**Text block**:

At June 30, 2003, the fair value of our investment in preferred stocks
was $33.4 million, including net unrealized gains of $1.5 million. Preferred
stocks are primarily subject to interest rate risk because they bear a fixed
rate of return. The investments in the above table do not include preferred
stocks.

CREDIT RISK

We have exposure to credit risk primarily as a holder of fixed income
securities. We control this exposure by emphasizing investment grade credit
quality in the fixed income securities we purchase. We believe that this
concentration in investment grade securities reduces our exposure to credit
risk on these fixed income investments to an acceptable level. However, in the
current environment even investment grade securities can rapidly deteriorate
and result in significant losses.

EQUITY PRICE RISK

At June 30, 2003 the fair value of our investment in common stocks,
excluding preferred stocks as discussed in the preceding paragraphs, was $44.5
million, which included net unrealized gains of $3.6 million. These securities
are subject to equity price risk, which is defined as the potential for loss in
market value due to a decline in equity prices. A hypothetical 10% increase in
the market prices as of June 30, 2003 would increase the fair value of these
securities to $49.0 million; a hypothetical 10% decrease in the price of each
of these marketable securities would reduce the fair value to $40.1 million.
The selected hypothetical change does not reflect what could be considered the
best or worst scenarios.

ProAssurance's cash and short-term investment portfolio at June 30,
2003 was on a cost basis which approximates its fair value. This portfolio
lacks significant market rate sensitivity due to its short duration.

ITEM 4. CONTROLS AND PROCEDURES

The Chief Executive Officer and Chief Financial Officer of the
Company evaluated the effectiveness of our disclosure controls and procedures
(as defined in SEC Rule 13a-15(e)) as of June 30, 2003. Based on that
evaluation, the Chief Executive Officer and Chief Financial Officer have
concluded that our disclosure controls and procedures are effective.

**Dataset content**:
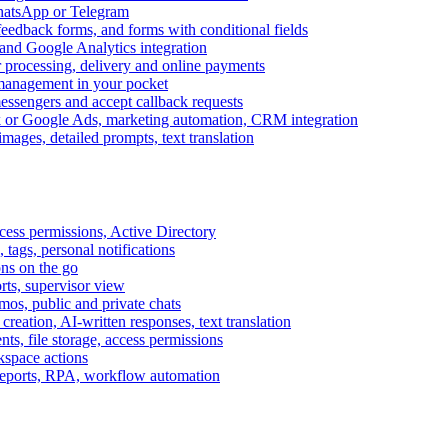
WhatsApp or Telegram
feedback forms, and forms with conditional fields
and Google Analytics integration
processing, delivery and online payments
 management in your pocket
messengers and accept callback requests
k or Google Ads, marketing automation, CRM integration
ages, detailed prompts, text translation
cess permissions, Active Directory
tags, personal notifications
ons on the go
ts, supervisor view
s, public and private chats
reation, AI-written responses, text translation
s, file storage, access permissions
kspace actions
 reports, RPA, workflow automation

**Assignment**:
Can you write out, word for word, the part of the investment risk disclosure above that opens with the words containing "At June 30, 2003 the" and closes with "or worst scenarios."?

**Written solution**:
At June 30, 2003 the fair value of our investment in common stocks,
excluding preferred stocks as discussed in the preceding paragraphs, was $44.5
million, which included net unrealized gains of $3.6 million. These securities
are subject to equity price risk, which is defined as the potential for loss in
market value due to a decline in equity prices. A hypothetical 10% increase in
the market prices as of June 30, 2003 would increase the fair value of these
securities to $49.0 million; a hypothetical 10% decrease in the price of each
of these marketable securities would reduce the fair value to $40.1 million.
The selected hypothetical change does not reflect what could be considered the
best or worst scenarios.